Can you copy every line of the listing below, character for character, with the pictures left out?

BEGIN Exercise input

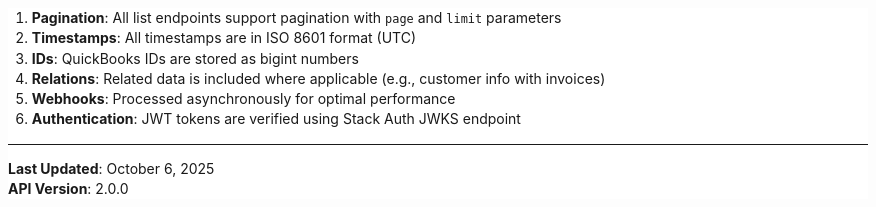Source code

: 1. **Pagination**: All list endpoints support pagination with `page` and `limit` parameters
2. **Timestamps**: All timestamps are in ISO 8601 format (UTC)
3. **IDs**: QuickBooks IDs are stored as bigint numbers
4. **Relations**: Related data is included where applicable (e.g., customer info with invoices)
5. **Webhooks**: Processed asynchronously for optimal performance
6. **Authentication**: JWT tokens are verified using Stack Auth JWKS endpoint

---

**Last Updated**: October 6, 2025  
**API Version**: 2.0.0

END Exercise input

### Response box
Source code

: 1. **Pagination**: All list endpoints support pagination with `page` and `limit` parameters
2. **Timestamps**: All timestamps are in ISO 8601 format (UTC)
3. **IDs**: QuickBooks IDs are stored as bigint numbers
4. **Relations**: Related data is included where applicable (e.g., customer info with invoices)
5. **Webhooks**: Processed asynchronously for optimal performance
6. **Authentication**: JWT tokens are verified using Stack Auth JWKS endpoint

---

**Last Updated**: October 6, 2025  
**API Version**: 2.0.0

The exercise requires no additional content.